The framework also supports:
- Chatbots using LLM capabilities
- Classification tasks
- Parsers
- All available as real-time APIs with low latency suitable for website integration
## Production Use Cases
### Extra Fuel Optimization
This operational use case addresses the decision of how much extra fuel to load for holding patterns (circling above airports during bad weather or heavy traffic). Previously, this decision relied on dispatcher experience of 30+ years.
**Inputs**: Traffic conditions at arrival airports and weather predictions, all stored in BigQuery
**Processing**: Data cleaned in BigQuery, training and prediction via Vertex Pipelines
**Output**: Served on a dedicated page for dispatchers, with supervisors able to override predictions
The model serves as a suggestion system - final decision and responsibility remain with human dispatchers. This human-in-the-loop approach is critical for safety-sensitive applications.
**Results**: Already deployed for flights in Colombia and Brazil, generating millions of dollars in savings and reducing CO2 emissions by 4 kilotons per year.
### Inventory/Parts Forecasting (Magic Chain)
This use case predicts demand for aircraft parts needed for unscheduled maintenance at every airport.
**Challenge**: Lead times for aircraft parts can be several months, making accurate forecasting crucial. If parts aren't available, planes can't fly, leading to cancelled flights and increased costs.
**Inputs**: Scheduled operations (more usage = more wear) and historical parts usage
**Scale**: Approximately 60,000 individual models are maintained
**Output**: Dashboard for end users showing forecasted demand
The solution uses a mix of statistical models (~50%) and machine learning models (~50%), implemented in Python.
**Results**: Cost savings in millions of dollars, reduced aircraft-on-ground incidents, and fewer cancelled flights.
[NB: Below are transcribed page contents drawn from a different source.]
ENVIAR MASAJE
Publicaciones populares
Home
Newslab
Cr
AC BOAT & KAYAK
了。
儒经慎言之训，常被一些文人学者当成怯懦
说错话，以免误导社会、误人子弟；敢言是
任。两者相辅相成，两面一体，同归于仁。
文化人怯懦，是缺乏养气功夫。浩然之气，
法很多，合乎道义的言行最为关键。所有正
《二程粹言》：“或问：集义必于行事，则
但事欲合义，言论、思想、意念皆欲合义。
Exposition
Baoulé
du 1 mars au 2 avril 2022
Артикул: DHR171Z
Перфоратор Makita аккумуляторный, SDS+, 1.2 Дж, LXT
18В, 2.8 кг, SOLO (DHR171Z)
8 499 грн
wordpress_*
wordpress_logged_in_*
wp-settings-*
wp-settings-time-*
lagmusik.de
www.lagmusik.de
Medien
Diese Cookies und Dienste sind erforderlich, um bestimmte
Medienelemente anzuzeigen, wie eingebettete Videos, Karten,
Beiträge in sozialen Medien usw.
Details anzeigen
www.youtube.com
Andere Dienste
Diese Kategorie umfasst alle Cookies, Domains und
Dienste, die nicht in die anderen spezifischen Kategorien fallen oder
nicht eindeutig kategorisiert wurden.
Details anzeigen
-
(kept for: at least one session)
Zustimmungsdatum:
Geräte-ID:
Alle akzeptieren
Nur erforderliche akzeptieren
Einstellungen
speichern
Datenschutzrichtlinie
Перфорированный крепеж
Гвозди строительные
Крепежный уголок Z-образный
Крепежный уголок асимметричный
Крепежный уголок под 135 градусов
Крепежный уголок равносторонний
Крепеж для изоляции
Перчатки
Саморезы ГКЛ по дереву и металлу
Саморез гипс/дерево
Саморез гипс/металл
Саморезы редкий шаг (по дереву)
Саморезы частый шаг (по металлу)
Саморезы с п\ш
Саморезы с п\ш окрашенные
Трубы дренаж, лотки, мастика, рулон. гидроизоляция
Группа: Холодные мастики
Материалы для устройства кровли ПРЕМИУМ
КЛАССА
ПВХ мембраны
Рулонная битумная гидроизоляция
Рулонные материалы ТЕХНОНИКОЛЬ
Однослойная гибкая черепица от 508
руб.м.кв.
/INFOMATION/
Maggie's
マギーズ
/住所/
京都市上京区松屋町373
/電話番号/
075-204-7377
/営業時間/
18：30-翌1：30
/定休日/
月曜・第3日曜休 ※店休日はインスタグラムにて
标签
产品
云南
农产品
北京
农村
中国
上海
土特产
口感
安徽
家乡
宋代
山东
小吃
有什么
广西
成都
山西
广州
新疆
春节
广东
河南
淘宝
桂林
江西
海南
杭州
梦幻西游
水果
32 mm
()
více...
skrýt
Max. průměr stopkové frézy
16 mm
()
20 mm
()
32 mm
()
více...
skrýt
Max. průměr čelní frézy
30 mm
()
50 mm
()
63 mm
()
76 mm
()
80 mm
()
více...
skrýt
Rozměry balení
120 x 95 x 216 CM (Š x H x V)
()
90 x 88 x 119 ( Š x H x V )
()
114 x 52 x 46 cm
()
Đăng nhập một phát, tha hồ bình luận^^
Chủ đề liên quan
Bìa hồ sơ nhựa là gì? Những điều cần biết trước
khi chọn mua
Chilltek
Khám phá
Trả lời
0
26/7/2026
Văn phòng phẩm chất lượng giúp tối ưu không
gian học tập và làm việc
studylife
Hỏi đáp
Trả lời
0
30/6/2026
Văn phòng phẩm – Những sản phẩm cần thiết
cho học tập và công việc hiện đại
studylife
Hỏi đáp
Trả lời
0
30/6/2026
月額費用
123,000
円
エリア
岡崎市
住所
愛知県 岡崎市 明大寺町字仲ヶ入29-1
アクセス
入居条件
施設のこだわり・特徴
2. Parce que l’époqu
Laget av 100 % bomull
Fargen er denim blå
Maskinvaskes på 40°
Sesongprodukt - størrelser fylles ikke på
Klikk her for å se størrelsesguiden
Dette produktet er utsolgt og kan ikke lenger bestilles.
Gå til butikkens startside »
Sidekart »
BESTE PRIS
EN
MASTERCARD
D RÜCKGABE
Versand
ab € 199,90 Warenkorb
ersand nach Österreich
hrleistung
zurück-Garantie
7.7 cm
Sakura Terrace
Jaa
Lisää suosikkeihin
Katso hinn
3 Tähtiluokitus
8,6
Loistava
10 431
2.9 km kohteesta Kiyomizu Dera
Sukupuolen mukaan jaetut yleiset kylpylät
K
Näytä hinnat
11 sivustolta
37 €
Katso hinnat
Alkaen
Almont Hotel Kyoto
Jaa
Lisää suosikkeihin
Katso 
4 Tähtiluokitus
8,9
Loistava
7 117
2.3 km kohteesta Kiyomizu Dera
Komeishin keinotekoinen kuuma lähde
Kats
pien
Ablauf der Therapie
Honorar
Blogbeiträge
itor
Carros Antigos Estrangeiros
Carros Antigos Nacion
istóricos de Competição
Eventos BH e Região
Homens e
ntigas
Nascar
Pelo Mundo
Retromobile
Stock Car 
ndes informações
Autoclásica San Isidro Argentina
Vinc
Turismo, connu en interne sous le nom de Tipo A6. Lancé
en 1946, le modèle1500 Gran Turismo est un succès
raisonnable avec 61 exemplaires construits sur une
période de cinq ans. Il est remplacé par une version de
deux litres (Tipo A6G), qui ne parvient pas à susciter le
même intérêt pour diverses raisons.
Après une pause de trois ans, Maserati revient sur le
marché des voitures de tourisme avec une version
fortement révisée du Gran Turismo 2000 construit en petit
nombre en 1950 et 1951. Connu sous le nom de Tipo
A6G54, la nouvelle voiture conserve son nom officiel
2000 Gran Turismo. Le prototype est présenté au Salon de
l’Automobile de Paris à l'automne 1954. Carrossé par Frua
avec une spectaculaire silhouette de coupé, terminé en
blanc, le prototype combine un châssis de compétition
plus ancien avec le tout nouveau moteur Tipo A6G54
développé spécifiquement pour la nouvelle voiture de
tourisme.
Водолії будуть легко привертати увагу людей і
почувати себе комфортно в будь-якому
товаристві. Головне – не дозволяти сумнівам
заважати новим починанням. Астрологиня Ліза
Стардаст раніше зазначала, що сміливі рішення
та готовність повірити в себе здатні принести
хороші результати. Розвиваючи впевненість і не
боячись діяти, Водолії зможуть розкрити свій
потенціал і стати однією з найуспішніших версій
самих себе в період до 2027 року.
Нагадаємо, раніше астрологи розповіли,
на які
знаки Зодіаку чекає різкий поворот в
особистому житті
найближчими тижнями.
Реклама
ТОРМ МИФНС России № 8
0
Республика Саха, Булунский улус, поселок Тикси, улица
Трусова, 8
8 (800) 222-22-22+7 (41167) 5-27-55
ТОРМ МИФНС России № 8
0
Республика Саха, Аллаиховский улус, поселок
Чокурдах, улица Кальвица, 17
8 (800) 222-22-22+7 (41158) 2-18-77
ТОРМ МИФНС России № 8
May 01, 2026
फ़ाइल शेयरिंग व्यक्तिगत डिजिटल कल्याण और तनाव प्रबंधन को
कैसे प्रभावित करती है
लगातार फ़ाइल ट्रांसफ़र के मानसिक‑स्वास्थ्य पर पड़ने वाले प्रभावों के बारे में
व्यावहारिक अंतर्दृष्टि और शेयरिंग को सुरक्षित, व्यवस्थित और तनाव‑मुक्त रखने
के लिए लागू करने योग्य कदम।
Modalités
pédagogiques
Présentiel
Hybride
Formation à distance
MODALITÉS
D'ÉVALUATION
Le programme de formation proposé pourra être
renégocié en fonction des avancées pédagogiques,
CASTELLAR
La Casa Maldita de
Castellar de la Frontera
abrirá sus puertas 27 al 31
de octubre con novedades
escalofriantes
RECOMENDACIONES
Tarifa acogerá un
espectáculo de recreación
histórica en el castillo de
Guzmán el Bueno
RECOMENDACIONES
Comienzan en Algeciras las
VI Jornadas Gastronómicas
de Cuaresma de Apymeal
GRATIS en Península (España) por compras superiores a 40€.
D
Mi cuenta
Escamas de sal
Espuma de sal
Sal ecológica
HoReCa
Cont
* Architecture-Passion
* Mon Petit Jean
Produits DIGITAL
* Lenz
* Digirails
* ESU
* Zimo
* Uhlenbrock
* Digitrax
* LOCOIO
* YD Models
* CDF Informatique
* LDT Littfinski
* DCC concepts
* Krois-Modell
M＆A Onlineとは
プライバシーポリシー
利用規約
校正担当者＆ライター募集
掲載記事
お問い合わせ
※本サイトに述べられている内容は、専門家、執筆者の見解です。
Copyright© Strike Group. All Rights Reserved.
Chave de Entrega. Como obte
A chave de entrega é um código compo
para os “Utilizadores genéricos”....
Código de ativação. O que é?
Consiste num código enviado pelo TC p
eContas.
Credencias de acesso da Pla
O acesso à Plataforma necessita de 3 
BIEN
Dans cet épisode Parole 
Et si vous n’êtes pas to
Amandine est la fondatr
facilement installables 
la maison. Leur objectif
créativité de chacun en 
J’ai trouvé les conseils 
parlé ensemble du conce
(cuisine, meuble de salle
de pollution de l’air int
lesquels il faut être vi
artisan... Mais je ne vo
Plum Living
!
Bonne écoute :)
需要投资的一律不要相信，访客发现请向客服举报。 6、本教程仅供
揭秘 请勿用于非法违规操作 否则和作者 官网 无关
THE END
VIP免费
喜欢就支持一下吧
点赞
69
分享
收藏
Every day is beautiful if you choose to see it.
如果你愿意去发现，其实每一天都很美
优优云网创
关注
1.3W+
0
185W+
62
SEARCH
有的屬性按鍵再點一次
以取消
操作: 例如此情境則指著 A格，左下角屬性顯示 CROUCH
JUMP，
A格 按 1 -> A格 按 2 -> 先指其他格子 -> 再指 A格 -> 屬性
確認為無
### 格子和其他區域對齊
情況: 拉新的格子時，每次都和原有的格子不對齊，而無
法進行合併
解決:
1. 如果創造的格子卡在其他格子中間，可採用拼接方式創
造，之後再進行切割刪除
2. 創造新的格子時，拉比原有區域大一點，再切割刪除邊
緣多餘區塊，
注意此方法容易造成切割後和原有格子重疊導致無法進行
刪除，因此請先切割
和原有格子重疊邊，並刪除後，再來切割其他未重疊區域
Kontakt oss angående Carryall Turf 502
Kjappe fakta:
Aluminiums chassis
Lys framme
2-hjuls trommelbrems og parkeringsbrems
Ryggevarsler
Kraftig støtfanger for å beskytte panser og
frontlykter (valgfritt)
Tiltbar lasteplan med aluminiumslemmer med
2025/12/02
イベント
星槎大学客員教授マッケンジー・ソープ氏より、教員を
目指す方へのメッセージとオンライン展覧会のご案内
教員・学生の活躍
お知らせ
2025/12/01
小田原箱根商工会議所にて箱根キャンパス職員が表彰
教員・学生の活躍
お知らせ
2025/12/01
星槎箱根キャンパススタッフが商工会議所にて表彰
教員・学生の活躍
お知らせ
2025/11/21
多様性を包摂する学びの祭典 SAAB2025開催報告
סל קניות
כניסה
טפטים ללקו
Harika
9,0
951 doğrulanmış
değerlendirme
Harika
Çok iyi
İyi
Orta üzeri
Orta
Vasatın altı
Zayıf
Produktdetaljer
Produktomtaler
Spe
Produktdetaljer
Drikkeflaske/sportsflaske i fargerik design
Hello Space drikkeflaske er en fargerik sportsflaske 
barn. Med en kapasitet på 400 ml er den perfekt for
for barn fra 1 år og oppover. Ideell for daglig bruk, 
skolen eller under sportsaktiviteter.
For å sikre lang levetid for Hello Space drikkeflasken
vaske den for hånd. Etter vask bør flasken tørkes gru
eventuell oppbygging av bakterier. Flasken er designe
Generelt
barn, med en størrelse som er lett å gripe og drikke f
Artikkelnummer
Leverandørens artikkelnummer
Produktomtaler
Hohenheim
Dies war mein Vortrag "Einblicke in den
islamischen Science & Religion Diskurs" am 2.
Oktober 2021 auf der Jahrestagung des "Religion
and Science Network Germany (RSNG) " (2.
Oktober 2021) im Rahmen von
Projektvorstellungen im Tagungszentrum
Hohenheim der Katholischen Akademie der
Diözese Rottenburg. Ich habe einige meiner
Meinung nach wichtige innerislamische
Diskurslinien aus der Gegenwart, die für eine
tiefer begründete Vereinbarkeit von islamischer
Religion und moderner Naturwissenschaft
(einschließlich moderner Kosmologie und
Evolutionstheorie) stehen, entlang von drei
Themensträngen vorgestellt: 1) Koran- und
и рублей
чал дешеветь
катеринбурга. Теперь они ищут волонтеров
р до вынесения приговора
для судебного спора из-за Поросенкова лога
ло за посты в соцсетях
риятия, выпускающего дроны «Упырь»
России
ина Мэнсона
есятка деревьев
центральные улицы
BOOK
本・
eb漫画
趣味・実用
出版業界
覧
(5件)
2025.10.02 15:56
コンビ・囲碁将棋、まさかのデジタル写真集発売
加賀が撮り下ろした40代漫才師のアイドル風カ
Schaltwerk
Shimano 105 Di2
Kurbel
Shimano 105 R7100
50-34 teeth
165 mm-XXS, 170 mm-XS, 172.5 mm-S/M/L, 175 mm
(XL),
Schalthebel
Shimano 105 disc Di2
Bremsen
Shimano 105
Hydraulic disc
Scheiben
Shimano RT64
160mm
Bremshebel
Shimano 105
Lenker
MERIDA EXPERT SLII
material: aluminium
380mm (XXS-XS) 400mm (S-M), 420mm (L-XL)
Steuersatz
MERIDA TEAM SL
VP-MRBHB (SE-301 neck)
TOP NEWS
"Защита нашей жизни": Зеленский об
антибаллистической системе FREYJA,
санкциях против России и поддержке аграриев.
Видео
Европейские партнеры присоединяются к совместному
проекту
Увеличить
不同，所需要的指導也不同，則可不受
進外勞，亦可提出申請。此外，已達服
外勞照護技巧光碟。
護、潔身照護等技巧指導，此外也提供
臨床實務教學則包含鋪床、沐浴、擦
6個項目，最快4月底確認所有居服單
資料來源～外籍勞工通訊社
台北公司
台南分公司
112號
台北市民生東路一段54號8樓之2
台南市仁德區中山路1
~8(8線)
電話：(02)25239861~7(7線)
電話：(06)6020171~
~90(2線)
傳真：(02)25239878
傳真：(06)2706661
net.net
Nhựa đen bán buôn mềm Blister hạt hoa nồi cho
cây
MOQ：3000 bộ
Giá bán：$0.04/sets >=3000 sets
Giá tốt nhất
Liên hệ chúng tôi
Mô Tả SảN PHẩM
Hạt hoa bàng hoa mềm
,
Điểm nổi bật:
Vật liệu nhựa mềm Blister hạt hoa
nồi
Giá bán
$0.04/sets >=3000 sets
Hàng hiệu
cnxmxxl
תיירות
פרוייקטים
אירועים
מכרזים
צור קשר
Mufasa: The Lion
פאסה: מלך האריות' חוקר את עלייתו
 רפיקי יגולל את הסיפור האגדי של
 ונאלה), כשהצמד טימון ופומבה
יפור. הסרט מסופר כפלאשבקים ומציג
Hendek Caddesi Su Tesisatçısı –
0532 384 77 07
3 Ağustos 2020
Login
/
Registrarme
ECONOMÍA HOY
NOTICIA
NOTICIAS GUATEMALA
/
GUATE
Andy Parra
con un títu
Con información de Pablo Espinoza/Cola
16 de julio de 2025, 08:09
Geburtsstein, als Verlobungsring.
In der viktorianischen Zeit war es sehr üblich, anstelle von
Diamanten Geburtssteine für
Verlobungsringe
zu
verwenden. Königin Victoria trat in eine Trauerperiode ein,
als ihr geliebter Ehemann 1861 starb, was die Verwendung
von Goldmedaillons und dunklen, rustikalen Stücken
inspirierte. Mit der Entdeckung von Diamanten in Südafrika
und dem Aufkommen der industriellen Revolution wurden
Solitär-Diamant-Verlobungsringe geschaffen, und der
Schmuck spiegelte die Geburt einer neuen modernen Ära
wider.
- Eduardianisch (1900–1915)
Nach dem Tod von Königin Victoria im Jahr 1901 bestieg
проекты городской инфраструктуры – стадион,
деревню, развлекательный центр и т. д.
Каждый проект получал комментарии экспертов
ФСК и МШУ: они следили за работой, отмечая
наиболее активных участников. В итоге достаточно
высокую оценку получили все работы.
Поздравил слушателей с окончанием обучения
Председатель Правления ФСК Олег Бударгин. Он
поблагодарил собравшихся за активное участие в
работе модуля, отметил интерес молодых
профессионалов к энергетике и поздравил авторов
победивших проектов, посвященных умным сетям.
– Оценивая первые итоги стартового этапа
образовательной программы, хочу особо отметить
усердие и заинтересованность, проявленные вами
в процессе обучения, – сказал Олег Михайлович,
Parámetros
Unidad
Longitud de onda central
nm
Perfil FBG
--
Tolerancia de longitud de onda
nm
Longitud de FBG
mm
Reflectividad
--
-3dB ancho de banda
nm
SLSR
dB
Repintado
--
## Monitoring and Observability
The presentation mentions several approaches to monitoring:
- Data drift monitoring for production models
- Data quality monitoring
- Integration with Backstage (Spotify's open-source developer portal) to centralize information about all data products
- A separate measurement team using causal inference to determine model impact
- A/B testing for web-based implementations with event tracking for user behavior analysis
Each chapter (business unit) has their own environment and monitoring ecosystem, but the information is centralized through Backstage for visibility across the organization.
## Organizational and Cultural Considerations
A strong theme throughout the presentation is the importance of change management for a non-native tech company. Key principles include:
- No model development starts unless a group inside the company in a specific domain is responsible for using, promoting, and giving feedback on the model outputs
- Definition of outcomes and change management must be established before any coding begins
- The analytics translator role bridges technical and business stakeholders
- Leadership alignment is critical - the CEO's vision that "data will change the company" provides top-down support for these initiatives
## Key Takeaways
The presenters emphasized three main conclusions:
- They built an entire self-maintained data ecosystem focused on MLOps despite being a non-native tech company, representing a paradigm shift in how traditional companies approach digital transformation
- The combination of traditional ML and generative models together maximizes efficiency - the framework enables using both approaches together or alone depending on the problem
- Technology independence through flexible, scalable solutions - the framework architecture reflects understanding of vendor lock-in risks in the rapidly evolving AI landscape
The overall impact claims include affecting a significant portion of company revenue, demonstrating that even a large legacy company can change direction with a clear strategic vision.